Use a flea comb to comb the top and underside of the tail, neck, underbelly and legs when your dog displays any signs of fleas. Keeping your dog’s coat clean with daily grooming and a flea comb is essential to natural flea prevention.
Once a week, wash all of your dog’s bedding in hot water with a natural, unscented detergent. If your dog sleeps with you, make sure you throw your own bedding in the washer once a week too.
You’ll also want to continue your regular vacuuming of carpets and floors, paying special attention to any places your dog hangs out (along with his little flea companions); and an extra diatomaceous earth carpet treatment or two can also help.

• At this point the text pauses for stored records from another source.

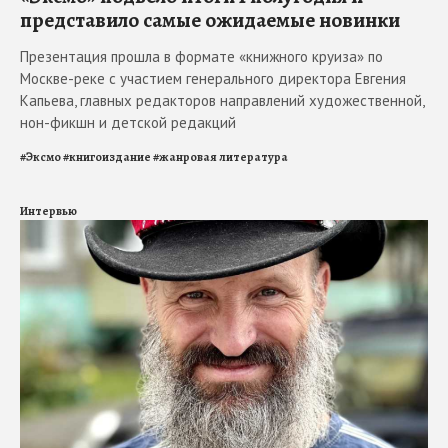
представило самые ожидаемые новинки
Презентация прошла в формате «книжного круиза» по
Москве-реке с участием генерального директора Евгения
Капьева, главных редакторов направлений художественной,
нон-фикшн и детской редакций
#
Эксмо
#
книгоиздание
#
жанровая литература
Интервью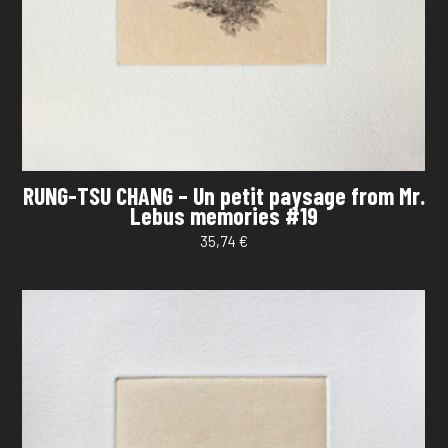
RUNG-TSU CHANG – Un petit paysage from Mr.
Lebus memories #19
35,74
€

Because the flea’s entire life cycle, from eggs to larvae to pupae to adults, can be as long as several months, you’ll need to keep repeating these steps to make sure the flea infestation is completely gone.
Living the All Natural Lifestyle takes a special effort especially when it comes to your sweet pooch. With a bit of spring planning, you can be well on your way to a successful flea-free season without resorting to toxic chemicals.